Joyitas de joyitas… en mi defensa, son los amigos de mi novio, no míos, yo no los habría escogido. El primer encuentro se dio porque ellos estaban reunidos de copas tras salir del trabajo y mi novio (harto de que tuviésemos problemas porque siempre se queda hasta tarde con ellos), me invitó a acompañarlos. Para que sepan mejor de dónde viene la cosa, mi novio tiene casi un año en ese trabajo, es en hostelería y, una o dos veces por semana (a veces hasta tres) que salen tarde, se quedan en algún bar, cosa que obviamente no me gustaba nadita porque prácticamente no lo veo.
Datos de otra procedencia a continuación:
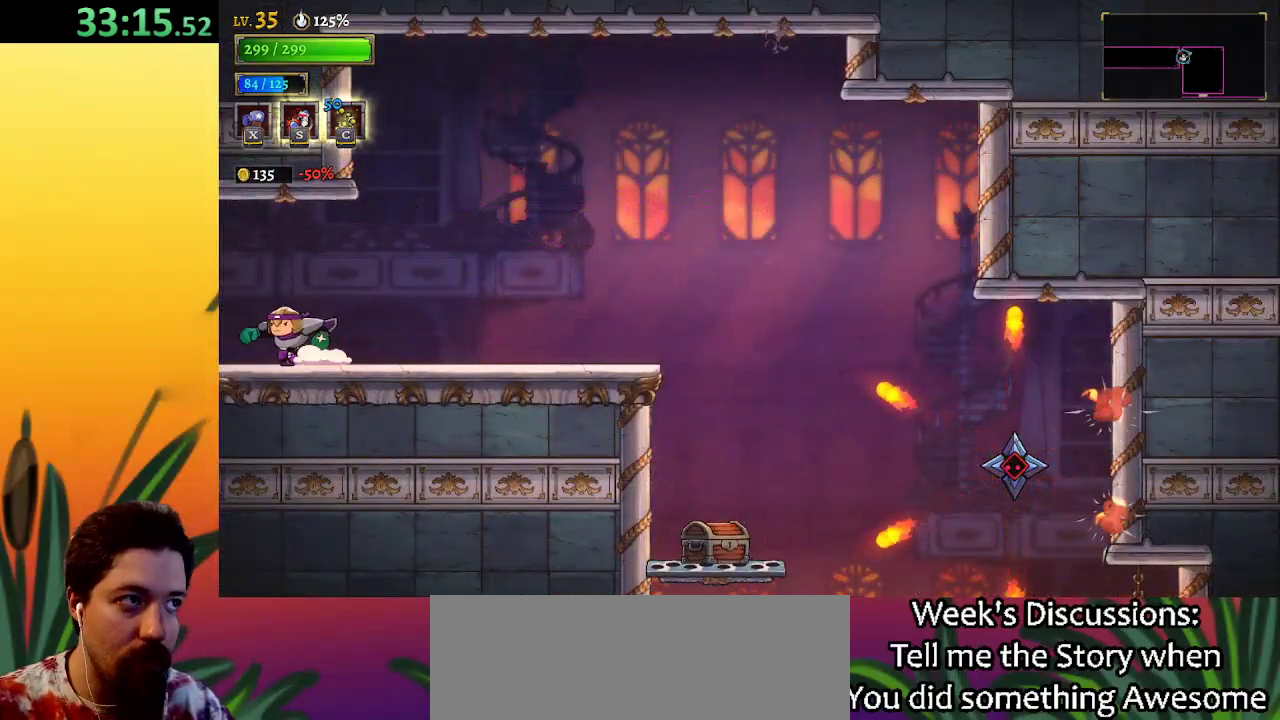
{"keys": [], "events": [[283, "a", "up"], [367, "left", "up"]]}
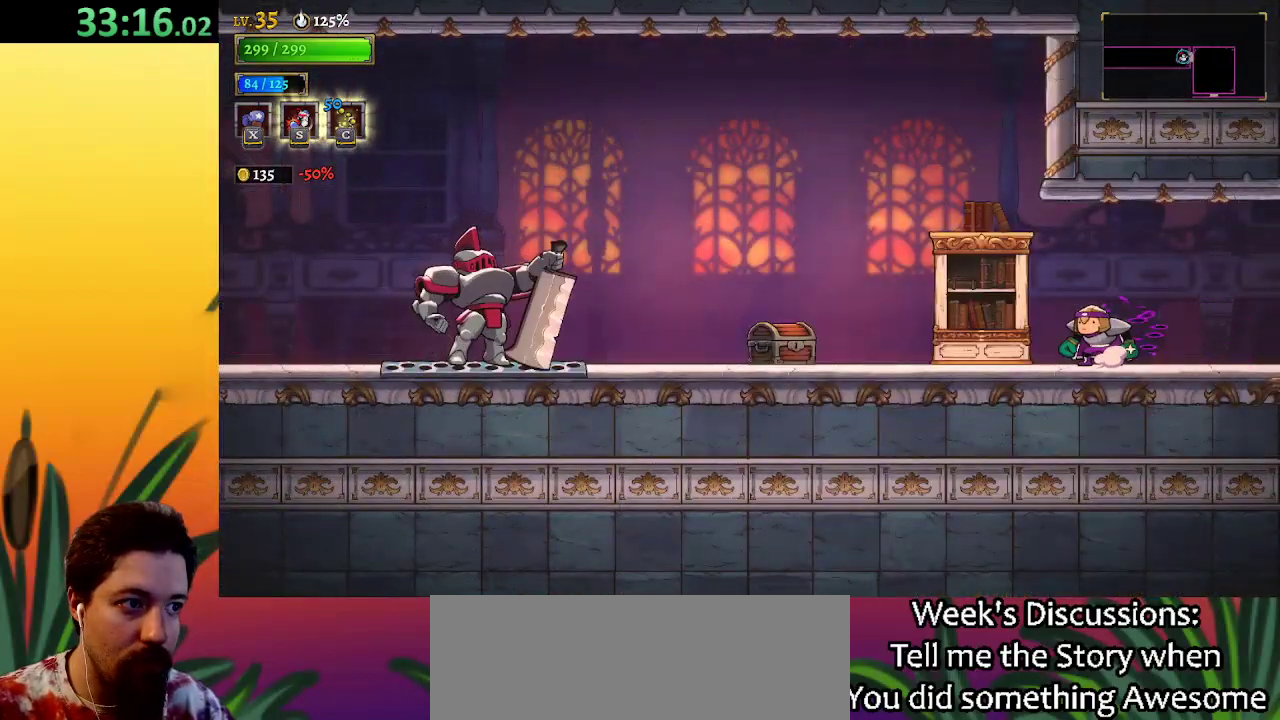
{"keys": ["left", "z"], "events": [[50, "left", "down"], [433, "z", "down"]]}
Creo que mi novio pensó que conocerlos me apaciguaría un poco, en principio funcionó bien y ese primer encuentro fue genial.
Me parecieron majísimos, son tres chicos, uno de Italia, un de Argentina y uno de España, congeniamos genial, el lío de las diferentes culturas fue muy interesante, y hasta bromeamos un montón sobre como yo “sometía” a mi novio y que, como era de esperar, les caí incluso mejor de lo que les cae él.
Para que ellos vieran que yo no era ninguna bruja, y además porque genuinamente me caían bien, los invité a nuestro piso el siguiente fin de semana que tenían libre todos por estar en el mismo grupo…. Yo prepare unas cosas para picar, nada fancy, patatas, olivas y así, y ellos llevaron las bebidas, suficiente alcohol para embriagar un pequeño país. Vinos, cerveza, ron y más, mucho más de lo necesario en mi opinión personal.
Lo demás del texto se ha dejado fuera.